SANKİ BİRİNCİ OLDUK…

Adayı döndükten sonra hızımızı aldık, bizi geçenlere sanki yetişebiliriz gibi geldi.

Sağnakları yakalayıp hızımızı arttıracaktık.Teknemiz bayılarak ilerlerken ağırlığımızı rüzgarüstünde toplayarak trapez de yaptık ama ne çare, şansımız o kadar da yaver gitmedi.

Zaman öğleni geçmişti. Toplamda 4 saat sonra finişe vardık. Komite’nin önünden geçerken sankibirinci olsaydık aynı şekilde hissedermişim gibi geldi, çok mutluydum aslında. Ekipteki tüm arkadaşlarımın duyguları da aynıydı. Birbirimizden cesaret aldığımız için ayrıca şanslıyız. Hepsine teşekkürler.

Yarış sonrası sorulanlar arasında yarışı bitirip bitiremediğimiz bile vardı. Benim mutluluğum hep beraber, aramızda olumsuzlukuyumsuzluk yaşamadan o yarışta mücadele etmekten geliyordu. Birincilik veya derece almak ilk yarış şaşkınlığı ve heyecanı yüzünden ikinci planda kaldı benim için. Ne güzel bir duyguymuş o kelebeklerin arasında olmak...

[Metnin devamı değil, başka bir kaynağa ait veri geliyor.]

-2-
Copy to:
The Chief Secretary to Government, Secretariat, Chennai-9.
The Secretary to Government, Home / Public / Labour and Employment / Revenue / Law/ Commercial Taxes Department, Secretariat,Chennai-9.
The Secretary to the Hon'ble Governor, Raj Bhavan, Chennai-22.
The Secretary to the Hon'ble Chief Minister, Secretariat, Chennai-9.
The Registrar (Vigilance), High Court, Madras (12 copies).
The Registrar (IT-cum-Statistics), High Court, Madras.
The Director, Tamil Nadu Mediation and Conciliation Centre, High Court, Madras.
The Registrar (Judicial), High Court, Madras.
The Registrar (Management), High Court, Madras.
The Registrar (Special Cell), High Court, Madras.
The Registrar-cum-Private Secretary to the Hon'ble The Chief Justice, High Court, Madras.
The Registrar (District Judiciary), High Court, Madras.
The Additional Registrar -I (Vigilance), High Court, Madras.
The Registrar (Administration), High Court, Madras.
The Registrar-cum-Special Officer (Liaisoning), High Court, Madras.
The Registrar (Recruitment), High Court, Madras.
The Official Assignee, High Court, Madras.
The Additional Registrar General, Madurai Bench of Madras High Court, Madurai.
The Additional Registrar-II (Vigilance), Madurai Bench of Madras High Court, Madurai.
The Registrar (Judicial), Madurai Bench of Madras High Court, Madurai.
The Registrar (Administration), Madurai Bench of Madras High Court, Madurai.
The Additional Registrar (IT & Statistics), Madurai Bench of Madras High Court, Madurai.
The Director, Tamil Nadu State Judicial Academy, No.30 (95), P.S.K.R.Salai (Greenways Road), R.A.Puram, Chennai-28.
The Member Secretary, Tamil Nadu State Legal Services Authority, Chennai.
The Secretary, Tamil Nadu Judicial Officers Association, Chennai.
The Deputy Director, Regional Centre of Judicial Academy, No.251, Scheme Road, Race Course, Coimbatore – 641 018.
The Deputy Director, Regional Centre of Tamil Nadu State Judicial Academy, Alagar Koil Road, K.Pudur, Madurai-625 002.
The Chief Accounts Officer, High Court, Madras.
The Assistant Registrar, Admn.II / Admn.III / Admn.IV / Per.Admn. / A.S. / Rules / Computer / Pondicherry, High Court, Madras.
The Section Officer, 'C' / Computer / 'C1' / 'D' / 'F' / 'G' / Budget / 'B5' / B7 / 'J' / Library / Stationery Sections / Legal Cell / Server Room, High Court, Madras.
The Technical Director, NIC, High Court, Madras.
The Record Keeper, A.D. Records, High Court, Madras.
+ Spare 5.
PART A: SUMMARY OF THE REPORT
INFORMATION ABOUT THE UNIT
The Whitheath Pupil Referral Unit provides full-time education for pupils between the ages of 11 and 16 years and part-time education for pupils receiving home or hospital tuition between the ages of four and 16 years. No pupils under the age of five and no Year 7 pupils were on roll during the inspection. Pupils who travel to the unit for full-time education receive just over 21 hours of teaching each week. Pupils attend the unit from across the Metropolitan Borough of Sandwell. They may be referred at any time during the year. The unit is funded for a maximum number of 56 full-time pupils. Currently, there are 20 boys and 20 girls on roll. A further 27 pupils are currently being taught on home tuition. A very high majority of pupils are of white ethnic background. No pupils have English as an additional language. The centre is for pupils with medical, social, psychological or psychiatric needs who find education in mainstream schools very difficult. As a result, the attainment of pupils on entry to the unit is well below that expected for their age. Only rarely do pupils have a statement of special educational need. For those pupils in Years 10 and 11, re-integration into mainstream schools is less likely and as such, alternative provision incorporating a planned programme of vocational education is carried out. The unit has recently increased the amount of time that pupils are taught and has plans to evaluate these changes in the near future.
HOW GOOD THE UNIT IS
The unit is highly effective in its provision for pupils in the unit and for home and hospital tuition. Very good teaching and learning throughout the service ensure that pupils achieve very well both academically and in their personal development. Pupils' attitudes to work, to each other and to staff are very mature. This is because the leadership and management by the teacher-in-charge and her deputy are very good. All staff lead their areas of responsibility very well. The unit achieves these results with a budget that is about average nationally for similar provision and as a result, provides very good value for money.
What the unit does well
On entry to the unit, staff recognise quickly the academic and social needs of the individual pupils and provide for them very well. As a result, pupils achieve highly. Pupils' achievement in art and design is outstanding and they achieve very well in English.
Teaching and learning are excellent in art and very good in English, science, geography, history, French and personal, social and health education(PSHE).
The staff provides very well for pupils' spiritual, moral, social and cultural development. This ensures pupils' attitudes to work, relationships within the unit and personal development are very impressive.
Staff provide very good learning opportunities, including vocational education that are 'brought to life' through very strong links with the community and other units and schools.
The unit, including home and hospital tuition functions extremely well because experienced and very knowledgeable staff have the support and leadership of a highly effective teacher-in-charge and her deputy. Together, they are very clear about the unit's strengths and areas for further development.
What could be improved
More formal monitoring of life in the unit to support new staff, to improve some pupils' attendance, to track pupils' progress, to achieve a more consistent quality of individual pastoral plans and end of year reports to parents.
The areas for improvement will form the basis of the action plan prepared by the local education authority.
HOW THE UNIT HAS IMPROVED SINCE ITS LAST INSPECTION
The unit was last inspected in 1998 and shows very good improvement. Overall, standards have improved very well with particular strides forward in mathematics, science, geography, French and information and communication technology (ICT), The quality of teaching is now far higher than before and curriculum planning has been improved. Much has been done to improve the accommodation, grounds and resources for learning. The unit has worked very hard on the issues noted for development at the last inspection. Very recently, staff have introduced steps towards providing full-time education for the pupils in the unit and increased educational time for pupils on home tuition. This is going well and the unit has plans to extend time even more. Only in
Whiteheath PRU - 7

ELİMİZDEN GELEN BAŞKA NE OLABİLİR?


Elimizden daha başka neler geleceğini bundan sonraki katılacağımız yarışlarda göreceğimizi, öğreneceğimizi düşünüyorum.

Deniz ve rüzgarın anında değişebilmesini karşılamak,sağnakların ne zaman nerden geldiğini görerek onları kullanabilmek gibi becerileri hayatımız boyunca katılacağımız her yarışta görerek,öğrenerek geliştirebileceğiz. Bunun için bıkıp usanmadan “daha fazla ne yapılabilir” sorusunu durmadan kendimize sormamız gerekiyor.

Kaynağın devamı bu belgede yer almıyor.